- First baseman / Outfielder
- Born: 15 November 1963 Puli, Nantou, Taiwan
- Died: 18 January 2015 (aged 51) Nagoya, Japan
- Batted: LeftThrew: Left

NPB debut
- 9 April 1989, for the Chunichi Dragons

Last appearance
- 2002, for the Chunichi Dragons

Career statistics
- Batting average: .266
- Home runs: 277
- Runs batted in: 722
- Stats at Baseball Reference

Teams
- Chunichi Dragons (1989–1997); Hanshin Tigers (1998–2000); Chunichi Dragons (2001–2002);

Career highlights and awards
- Best Nine Award (1994);

= Yasuaki Taiho =

Taiwanese baseball player

Yasuaki Taiho, also known by his Chinese name Chen Ta-Feng, (15 November 1963 – 18 January 2015) was a Taiwanese professional baseball player in Nippon Professional Baseball for the Hanshin Tigers and Chunichi Dragons. He was picked in the second round of the 1988 draft and debuted the next year. In June 1997, Taiho was involved in an altercation with Mike DiMuro. The American umpire had arrived in March to show Japanese leagues the Major League Baseball officiating standard. Taiho disagreed with DiMuro's strike zone and was ejected.

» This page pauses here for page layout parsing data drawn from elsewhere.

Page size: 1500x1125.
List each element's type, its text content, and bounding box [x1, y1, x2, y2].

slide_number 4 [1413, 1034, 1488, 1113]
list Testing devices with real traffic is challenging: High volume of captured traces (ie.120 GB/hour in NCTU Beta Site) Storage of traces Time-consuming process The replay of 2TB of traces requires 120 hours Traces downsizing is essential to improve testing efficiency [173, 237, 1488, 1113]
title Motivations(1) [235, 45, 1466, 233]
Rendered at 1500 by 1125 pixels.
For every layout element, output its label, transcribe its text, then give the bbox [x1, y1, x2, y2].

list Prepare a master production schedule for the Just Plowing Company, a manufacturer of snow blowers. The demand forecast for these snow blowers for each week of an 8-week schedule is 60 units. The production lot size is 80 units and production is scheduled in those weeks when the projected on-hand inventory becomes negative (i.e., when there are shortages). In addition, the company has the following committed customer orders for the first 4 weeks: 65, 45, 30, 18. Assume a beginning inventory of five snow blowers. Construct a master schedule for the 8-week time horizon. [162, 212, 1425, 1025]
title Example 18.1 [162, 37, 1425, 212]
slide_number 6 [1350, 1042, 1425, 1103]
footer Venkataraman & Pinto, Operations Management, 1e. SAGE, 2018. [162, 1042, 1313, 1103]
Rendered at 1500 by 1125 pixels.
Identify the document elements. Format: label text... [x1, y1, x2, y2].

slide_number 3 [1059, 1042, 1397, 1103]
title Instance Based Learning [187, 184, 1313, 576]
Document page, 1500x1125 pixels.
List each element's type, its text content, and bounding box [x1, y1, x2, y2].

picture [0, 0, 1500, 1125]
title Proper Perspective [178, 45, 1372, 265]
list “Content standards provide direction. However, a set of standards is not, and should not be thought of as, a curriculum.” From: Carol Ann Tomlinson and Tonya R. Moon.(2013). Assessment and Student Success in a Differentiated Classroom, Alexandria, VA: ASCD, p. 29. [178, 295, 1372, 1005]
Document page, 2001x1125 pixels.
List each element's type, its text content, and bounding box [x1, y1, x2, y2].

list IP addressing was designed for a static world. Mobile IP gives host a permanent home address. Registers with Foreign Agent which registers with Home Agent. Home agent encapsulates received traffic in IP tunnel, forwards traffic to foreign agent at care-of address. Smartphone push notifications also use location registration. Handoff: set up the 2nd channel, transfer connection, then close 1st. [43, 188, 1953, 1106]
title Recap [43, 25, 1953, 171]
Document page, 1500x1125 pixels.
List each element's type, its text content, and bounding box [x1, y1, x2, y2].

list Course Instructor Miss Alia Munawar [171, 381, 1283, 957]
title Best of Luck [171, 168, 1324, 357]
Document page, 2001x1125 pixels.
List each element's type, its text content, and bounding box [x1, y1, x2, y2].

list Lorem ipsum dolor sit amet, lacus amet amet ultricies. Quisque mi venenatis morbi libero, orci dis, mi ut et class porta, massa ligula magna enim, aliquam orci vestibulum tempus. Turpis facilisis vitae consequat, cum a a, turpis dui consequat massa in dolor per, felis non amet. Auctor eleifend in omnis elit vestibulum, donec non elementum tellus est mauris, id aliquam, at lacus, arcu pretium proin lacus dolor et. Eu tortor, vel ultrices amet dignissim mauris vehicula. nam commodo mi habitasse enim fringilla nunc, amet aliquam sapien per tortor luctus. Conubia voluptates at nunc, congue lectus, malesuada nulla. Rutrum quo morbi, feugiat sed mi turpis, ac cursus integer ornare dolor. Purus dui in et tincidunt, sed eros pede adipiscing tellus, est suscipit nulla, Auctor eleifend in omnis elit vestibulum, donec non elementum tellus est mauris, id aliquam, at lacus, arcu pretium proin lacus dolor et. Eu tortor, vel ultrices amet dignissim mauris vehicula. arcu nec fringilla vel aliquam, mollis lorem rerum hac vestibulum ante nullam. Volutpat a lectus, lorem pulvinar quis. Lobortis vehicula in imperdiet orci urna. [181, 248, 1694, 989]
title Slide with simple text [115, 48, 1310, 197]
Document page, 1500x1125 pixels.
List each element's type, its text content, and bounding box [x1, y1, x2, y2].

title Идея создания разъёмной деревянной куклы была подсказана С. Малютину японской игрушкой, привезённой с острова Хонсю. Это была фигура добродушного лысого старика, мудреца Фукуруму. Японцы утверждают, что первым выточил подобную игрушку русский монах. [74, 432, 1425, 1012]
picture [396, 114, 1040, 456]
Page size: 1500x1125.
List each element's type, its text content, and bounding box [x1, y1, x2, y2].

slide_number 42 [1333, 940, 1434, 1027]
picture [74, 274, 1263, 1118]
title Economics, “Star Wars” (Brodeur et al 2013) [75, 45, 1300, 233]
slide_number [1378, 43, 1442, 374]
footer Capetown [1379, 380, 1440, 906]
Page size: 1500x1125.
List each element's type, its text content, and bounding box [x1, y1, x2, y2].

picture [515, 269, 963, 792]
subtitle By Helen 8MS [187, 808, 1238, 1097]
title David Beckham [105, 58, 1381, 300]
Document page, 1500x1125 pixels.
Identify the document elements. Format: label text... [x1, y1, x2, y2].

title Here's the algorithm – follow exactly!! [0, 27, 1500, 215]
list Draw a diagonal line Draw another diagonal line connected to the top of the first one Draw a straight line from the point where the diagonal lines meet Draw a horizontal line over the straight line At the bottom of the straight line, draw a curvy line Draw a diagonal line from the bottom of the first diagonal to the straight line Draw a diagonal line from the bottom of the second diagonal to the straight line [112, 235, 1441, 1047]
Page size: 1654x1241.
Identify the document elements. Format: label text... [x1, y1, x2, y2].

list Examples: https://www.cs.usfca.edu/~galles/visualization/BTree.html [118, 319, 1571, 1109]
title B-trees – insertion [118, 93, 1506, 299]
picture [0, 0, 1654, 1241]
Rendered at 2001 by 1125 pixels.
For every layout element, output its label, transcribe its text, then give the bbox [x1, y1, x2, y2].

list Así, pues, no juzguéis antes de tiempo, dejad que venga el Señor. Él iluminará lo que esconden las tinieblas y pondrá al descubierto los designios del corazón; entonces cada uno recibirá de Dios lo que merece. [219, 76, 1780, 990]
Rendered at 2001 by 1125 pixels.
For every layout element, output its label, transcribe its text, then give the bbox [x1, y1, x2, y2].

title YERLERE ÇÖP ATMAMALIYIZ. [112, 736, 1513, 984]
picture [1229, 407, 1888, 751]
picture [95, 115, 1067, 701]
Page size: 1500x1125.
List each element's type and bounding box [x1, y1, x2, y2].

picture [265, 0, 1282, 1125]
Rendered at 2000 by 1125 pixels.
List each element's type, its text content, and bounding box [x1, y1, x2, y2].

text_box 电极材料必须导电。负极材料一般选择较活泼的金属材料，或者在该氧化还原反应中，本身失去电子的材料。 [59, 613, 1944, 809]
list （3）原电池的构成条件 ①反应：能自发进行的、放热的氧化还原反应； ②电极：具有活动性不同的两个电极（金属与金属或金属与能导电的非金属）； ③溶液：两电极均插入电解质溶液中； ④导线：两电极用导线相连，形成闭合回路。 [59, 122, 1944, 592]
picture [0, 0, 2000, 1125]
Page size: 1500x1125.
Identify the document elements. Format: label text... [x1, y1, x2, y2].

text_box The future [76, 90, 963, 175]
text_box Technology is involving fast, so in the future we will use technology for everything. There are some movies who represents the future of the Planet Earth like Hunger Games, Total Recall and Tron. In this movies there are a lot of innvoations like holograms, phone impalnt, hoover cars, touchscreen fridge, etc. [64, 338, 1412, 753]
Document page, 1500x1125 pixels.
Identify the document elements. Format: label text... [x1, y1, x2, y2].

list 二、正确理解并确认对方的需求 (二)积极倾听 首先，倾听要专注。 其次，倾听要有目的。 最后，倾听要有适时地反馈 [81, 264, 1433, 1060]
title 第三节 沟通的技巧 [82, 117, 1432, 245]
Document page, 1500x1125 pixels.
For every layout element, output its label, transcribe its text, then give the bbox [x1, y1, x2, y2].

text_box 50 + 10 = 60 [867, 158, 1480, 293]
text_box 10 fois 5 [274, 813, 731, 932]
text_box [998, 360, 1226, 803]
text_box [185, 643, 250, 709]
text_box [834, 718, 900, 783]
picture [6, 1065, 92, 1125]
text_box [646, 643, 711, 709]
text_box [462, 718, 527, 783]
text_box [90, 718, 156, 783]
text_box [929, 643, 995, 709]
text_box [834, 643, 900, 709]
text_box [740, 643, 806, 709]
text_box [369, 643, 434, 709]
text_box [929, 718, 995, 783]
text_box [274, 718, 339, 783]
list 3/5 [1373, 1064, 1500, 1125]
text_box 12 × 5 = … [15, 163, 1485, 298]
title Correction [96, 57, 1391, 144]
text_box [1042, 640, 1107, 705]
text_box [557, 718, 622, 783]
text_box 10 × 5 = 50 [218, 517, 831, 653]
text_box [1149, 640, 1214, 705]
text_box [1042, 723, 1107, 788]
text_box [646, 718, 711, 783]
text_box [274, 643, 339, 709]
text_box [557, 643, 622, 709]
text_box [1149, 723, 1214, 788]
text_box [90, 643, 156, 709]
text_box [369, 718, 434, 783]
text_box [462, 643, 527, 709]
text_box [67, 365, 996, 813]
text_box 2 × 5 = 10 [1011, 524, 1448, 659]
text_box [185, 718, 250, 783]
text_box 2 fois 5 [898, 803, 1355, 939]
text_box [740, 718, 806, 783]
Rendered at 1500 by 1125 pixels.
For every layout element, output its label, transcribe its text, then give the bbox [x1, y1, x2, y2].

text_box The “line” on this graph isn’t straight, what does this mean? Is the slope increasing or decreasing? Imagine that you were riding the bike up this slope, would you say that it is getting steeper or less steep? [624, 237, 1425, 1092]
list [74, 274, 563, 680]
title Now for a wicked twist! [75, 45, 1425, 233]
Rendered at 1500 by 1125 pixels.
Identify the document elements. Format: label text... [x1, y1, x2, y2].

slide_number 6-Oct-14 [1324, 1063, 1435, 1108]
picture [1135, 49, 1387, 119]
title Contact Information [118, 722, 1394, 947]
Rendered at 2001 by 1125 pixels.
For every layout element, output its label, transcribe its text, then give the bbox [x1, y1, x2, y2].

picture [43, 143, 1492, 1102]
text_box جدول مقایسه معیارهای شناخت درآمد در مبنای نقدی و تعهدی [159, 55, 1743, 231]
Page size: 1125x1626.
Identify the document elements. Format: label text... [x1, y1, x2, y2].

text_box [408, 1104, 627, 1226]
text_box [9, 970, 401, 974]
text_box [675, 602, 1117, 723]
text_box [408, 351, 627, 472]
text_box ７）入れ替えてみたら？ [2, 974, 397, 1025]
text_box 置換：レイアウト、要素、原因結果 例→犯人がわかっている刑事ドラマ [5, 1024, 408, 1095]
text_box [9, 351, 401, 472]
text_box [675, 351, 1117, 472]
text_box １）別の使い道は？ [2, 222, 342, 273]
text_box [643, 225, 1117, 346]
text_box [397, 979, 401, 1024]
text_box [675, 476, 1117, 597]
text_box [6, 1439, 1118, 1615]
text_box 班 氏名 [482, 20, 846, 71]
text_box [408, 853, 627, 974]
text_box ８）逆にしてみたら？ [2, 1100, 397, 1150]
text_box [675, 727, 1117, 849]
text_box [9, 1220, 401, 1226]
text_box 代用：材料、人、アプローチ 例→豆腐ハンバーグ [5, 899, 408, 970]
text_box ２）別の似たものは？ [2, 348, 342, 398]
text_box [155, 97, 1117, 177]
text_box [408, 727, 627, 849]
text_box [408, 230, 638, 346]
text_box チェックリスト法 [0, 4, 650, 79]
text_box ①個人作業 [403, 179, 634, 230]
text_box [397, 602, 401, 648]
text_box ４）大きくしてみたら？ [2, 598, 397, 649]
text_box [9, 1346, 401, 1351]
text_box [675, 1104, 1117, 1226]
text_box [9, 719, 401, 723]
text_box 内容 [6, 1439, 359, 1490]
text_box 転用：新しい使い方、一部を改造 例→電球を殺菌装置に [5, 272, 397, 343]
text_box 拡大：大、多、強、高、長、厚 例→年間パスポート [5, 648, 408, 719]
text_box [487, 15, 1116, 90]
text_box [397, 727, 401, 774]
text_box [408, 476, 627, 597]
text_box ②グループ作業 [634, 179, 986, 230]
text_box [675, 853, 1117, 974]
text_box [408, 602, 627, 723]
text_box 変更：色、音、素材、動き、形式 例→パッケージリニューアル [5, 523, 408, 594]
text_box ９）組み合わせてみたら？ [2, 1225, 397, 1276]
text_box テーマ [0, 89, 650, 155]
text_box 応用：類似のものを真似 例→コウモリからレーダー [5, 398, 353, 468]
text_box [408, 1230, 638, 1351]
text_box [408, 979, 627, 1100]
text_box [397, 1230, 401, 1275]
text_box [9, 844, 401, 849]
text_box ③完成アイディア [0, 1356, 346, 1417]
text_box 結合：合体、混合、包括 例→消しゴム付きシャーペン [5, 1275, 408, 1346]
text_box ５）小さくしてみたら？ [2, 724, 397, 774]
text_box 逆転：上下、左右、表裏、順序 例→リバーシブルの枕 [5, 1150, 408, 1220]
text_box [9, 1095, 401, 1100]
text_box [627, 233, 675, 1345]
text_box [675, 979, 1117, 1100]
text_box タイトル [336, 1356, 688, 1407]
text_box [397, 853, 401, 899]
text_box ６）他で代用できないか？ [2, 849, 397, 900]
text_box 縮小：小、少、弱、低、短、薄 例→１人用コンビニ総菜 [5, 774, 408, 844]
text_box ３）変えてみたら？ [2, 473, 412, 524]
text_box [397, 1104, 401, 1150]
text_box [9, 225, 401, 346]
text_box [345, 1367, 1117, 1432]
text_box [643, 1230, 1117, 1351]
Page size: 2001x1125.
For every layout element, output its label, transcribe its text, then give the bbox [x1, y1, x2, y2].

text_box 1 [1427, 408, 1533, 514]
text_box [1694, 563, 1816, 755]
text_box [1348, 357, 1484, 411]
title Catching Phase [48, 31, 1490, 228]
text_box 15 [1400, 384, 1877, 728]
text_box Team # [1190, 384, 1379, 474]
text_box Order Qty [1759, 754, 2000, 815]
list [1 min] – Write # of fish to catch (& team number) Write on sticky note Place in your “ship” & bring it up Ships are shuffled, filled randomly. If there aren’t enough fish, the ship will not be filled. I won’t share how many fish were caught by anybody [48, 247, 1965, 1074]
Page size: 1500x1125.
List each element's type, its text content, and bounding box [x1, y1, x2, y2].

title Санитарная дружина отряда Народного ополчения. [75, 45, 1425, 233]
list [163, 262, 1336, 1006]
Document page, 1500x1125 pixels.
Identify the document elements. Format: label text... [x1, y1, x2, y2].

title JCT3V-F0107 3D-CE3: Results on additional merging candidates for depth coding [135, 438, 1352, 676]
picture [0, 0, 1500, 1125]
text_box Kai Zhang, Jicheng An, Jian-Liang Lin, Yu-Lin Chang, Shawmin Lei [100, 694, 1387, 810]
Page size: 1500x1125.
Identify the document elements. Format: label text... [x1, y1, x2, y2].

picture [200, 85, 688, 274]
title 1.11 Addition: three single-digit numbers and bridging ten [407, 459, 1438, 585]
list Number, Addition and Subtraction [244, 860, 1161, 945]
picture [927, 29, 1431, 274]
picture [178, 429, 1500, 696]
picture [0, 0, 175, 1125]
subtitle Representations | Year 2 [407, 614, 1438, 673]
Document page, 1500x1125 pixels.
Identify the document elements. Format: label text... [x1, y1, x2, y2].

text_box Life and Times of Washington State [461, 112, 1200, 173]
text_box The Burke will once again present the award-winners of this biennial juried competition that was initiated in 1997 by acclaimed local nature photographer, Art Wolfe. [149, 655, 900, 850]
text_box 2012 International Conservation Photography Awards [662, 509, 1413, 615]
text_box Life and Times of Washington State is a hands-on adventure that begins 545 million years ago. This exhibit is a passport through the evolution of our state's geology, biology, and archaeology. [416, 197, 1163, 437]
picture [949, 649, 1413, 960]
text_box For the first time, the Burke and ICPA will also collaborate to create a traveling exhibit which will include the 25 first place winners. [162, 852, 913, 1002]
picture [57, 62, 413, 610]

Taiho pushed DiMuro in protest, and his teammates streamed onto the field. No player was penalized for their actions. DiMuro, surprised by this show of disrespect, resigned from NPB and returned to the United States. After his retirement from baseball, Taiho worked as a scout and Little League coach. He also ran Chinese restaurants in Kaizu and Nagoya, where he died of acute myeloid leukemia on 18 January 2015.

His brother Masahiro Taijun was also a professional baseball player.